The Big East has already fallen far behind the other BCS conferences and the ACC continues to lose ground to the SEC. Now imagine how wide that gap would grow if the SEC added FSU and Clemson (North Carolina would make more sense, but would they abandon Duke?) and the Big Ten added Pitt and Rutgers. The biggest remaining schools would see consolidation as a matter of BCS survival.
And you can be sure that survival will be the first priority. Boise State and TCU have proven that non-BCS schools can compete at the highest level, but the competitive obstacles are about to become a lot bigger.

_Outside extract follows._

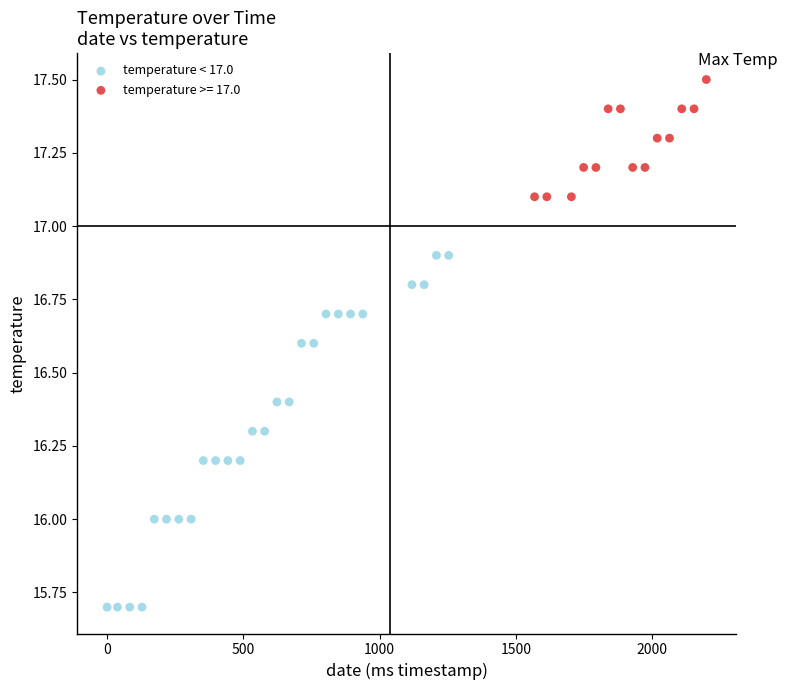

Which series reaches the minimum Y coordinate?

temperature < 17.0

Will it be good for college football to have 60 or so teams consolidated into just four super conferences? Will the NCAA have any real power or will it effectively reside with the BCS? Will there still be one set of rules for all the Division 1-A schools or will the BCS schools insist on implementing, for example, ‘full cost of attendance’ legislation, which would further seal the non-BCS school’s competitive fate? Will the bowl system survive or be replaced by a playoff system?
Those debates will come, but right now schools in the Big Three are going to focus on how to get even richer and the others are going to do everything they can to avoid ending up in the poorhouse.
Note that none of this scheming figures to advance the educational mission of any of these schools, but watching this process unfold is sure going to be educational.